= Task requirements =
Everything from the line containing "pinky tip: (493, 334)" through the line containing "thumb mcp: (477, 387)" should be repeated exactly, and nothing else from the data.

---------------

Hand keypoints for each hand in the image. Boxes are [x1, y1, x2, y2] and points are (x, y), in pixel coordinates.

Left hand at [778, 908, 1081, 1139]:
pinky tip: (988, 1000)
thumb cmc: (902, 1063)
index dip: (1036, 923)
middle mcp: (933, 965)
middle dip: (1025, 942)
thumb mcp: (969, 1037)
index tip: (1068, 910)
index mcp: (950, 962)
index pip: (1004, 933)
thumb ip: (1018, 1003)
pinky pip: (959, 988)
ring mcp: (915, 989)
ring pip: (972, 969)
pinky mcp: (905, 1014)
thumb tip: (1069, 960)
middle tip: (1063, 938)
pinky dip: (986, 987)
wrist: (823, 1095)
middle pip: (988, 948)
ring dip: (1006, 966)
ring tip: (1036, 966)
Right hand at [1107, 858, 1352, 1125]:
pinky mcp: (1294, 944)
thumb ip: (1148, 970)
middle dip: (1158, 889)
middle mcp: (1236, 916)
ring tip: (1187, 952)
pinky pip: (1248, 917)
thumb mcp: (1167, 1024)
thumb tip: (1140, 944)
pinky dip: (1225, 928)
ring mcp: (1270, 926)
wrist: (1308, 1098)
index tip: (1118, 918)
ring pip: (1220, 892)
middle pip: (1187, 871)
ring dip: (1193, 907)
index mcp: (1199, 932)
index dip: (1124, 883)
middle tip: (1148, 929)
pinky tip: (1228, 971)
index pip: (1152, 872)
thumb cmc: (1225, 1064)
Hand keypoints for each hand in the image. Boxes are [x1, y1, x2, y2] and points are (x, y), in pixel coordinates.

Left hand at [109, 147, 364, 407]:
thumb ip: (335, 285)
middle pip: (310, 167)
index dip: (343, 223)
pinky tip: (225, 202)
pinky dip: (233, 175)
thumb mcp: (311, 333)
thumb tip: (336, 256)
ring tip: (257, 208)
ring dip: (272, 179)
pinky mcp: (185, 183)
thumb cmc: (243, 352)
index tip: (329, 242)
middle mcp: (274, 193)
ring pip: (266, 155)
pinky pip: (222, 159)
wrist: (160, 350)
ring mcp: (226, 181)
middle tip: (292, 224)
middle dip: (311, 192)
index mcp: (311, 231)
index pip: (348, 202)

---------------

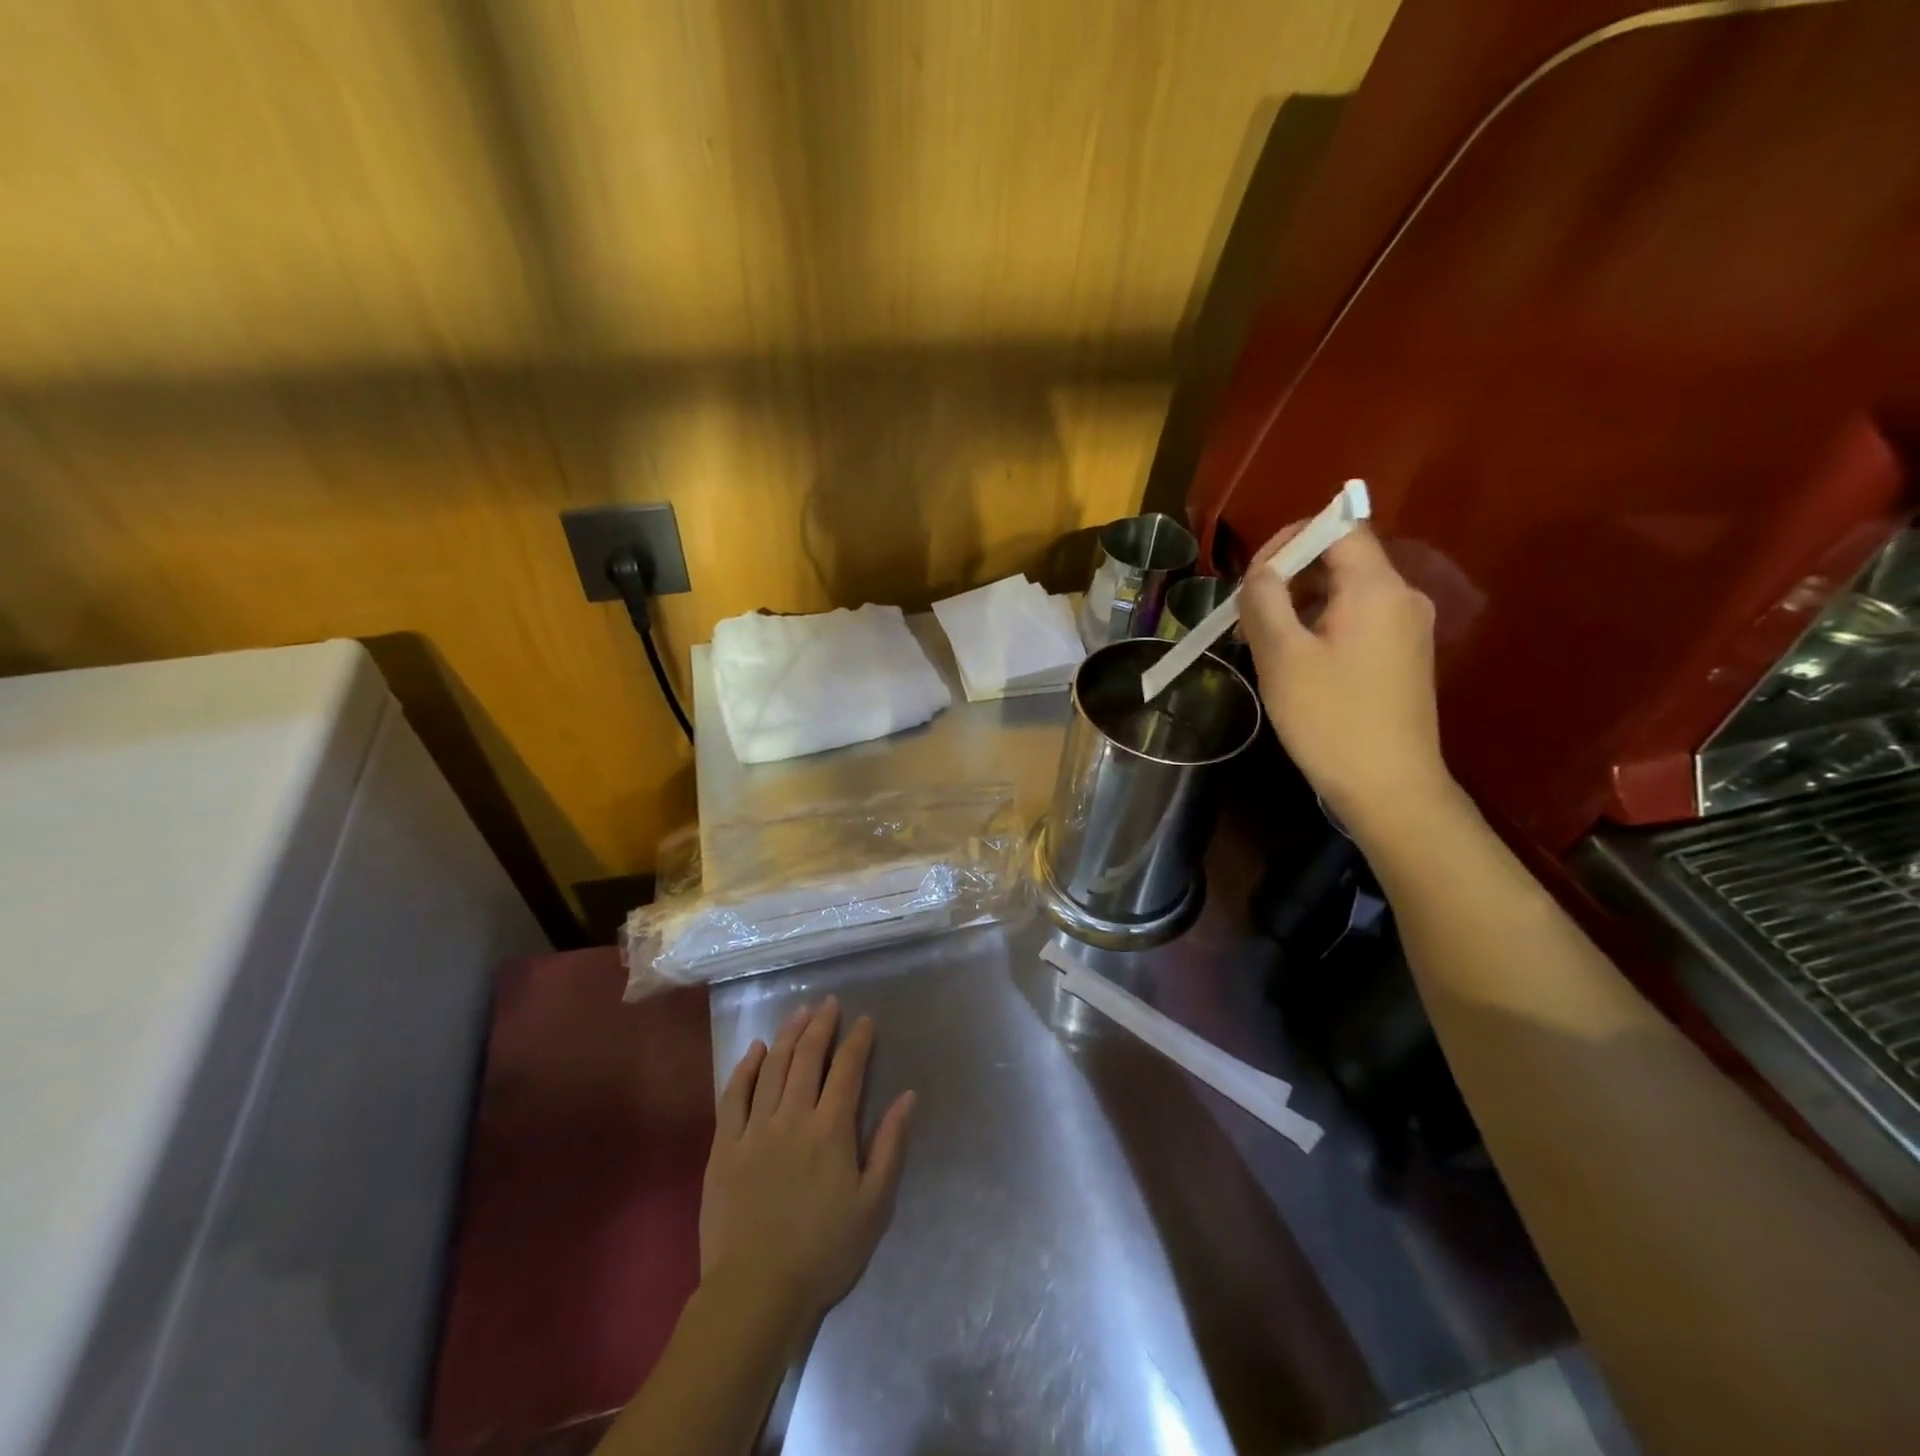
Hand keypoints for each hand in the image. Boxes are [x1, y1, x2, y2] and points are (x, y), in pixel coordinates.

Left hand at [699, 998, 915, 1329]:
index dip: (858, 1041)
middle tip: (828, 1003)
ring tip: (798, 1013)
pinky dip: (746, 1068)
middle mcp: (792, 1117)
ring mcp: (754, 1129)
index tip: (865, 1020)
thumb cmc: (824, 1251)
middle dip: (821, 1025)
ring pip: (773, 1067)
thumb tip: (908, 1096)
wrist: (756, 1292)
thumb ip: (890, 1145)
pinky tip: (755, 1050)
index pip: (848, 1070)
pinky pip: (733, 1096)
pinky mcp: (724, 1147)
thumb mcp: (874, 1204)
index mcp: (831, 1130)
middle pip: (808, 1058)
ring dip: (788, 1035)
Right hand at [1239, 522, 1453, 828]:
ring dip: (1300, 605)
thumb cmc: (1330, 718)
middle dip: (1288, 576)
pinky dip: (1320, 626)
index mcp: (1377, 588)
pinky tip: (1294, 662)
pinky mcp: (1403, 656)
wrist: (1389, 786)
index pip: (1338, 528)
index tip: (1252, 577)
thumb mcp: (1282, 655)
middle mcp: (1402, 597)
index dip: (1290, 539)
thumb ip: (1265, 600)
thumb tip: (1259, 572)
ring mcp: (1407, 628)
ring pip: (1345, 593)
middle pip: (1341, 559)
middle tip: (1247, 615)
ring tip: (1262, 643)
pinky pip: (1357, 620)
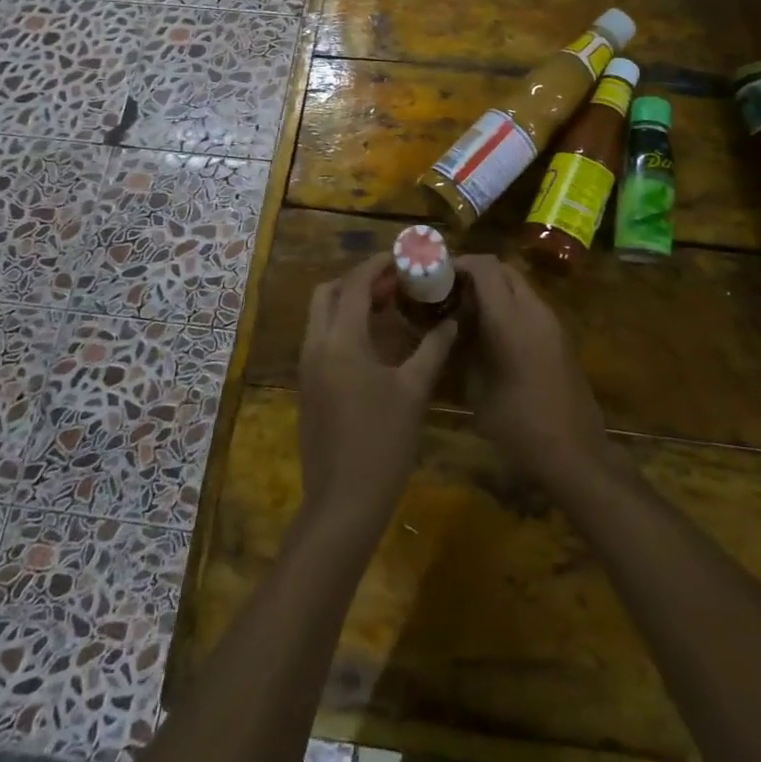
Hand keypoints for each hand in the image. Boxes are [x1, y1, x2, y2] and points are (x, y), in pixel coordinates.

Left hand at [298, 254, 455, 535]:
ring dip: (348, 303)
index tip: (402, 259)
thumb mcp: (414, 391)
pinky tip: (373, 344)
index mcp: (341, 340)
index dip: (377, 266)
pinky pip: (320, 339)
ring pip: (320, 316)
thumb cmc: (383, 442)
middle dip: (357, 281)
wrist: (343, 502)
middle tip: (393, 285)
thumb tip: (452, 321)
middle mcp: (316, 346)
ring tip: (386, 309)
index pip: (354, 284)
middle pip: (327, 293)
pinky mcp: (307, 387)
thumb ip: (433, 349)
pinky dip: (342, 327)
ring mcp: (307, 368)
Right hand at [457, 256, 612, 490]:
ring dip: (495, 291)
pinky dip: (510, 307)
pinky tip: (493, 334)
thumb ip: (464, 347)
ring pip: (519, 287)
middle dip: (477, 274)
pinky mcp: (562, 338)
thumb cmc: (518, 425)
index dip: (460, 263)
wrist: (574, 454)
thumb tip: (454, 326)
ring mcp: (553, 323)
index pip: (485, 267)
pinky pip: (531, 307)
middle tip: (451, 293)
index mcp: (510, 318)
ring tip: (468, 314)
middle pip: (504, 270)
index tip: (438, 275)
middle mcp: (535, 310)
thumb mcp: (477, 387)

---------------

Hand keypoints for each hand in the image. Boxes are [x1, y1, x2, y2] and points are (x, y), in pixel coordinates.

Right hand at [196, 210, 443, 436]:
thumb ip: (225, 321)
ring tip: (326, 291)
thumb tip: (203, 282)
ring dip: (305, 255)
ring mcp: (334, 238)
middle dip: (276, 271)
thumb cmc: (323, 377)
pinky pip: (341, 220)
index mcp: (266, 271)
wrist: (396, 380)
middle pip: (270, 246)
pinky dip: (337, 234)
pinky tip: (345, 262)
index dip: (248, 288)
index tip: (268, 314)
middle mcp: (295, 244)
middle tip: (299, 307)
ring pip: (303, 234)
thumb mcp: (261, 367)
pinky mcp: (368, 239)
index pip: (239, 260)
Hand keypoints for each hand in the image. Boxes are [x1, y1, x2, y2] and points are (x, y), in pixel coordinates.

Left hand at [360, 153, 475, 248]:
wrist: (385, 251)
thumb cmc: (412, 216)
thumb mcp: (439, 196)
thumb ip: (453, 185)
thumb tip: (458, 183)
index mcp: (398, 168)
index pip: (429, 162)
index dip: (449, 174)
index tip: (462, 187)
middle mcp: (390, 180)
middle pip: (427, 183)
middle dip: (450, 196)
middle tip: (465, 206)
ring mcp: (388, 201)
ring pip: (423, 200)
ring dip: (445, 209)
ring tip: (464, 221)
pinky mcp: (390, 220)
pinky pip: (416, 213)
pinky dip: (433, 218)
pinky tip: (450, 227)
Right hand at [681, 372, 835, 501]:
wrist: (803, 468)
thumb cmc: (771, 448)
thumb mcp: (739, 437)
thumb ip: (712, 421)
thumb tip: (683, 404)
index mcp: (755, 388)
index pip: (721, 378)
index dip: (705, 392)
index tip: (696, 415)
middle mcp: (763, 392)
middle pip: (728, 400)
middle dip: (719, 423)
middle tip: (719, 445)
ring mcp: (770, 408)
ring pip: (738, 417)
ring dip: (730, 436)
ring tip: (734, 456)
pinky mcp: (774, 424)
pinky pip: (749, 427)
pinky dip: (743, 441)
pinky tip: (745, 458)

---------------

= Response box =
pinky tip: (493, 334)
thumb ip: (464, 347)
ring pip: (519, 287)
middle dip: (477, 274)
pinky mcp: (562, 338)
thumb cmc: (518, 425)
index dip: (460, 263)
wrist: (574, 454)
thumb tip: (454, 326)
ring mcp: (553, 323)
index pip: (485, 267)
pinky pip: (531, 307)
middle tip: (451, 293)
index mcp: (510, 318)
ring tip: (468, 314)
middle pip: (504, 270)
index tip: (438, 275)
middle mcp: (535, 310)
thumb mcp: (477, 387)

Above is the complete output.